→ Supplied passage

● ● ● ● ● ● ●

19. The Chief Finance Officer of your company has requested a set of data warehouse reports for use by end-users who are not proficient in SQL. You want to use Google Cloud Services. Which of the following are services you could use to create the reports?
- Data Studio
- Cloud Dataprep
- Cloud Fusion
20. A team of data scientists is using a Redis cache provided by Cloud Memorystore to store a large data set in memory. they have a custom Python application for analyzing the data. While optimizing the program they found that a significant amount of time is spent counting the number of distinct elements in sets. They are will to use less precise numbers if they can get an approximate answer faster. Which Redis data type would you recommend they use?

● ● ● ● ● ● ●

→ Information given

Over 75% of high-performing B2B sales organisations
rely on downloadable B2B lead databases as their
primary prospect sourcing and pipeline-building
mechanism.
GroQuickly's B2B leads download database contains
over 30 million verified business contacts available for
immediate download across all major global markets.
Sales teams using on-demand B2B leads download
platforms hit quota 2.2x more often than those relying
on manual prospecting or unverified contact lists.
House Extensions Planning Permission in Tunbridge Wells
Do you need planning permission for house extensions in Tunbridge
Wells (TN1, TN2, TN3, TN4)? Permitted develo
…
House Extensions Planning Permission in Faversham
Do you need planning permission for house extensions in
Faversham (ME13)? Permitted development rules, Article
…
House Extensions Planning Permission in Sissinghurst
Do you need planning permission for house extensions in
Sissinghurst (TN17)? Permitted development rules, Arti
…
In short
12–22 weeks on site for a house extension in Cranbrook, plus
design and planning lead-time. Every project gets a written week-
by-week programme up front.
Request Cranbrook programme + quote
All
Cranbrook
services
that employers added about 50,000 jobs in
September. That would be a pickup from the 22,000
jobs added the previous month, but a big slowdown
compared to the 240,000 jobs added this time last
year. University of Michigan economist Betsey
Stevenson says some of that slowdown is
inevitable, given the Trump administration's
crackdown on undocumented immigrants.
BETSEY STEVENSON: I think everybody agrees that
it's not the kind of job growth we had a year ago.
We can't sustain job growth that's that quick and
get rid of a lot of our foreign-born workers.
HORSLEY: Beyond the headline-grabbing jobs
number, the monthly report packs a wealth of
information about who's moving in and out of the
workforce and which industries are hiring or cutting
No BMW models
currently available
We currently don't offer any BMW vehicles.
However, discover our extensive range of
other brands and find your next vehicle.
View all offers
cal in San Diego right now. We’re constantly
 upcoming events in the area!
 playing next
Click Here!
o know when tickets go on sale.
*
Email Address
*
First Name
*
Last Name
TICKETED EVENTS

● ● ● ● ● ● ●

→ Problem to solve
List every option given under item 19 in the Google Cloud practice text. The lines aren't needed here.

→ Task output
- Data Studio
- Cloud Dataprep
- Cloud Fusion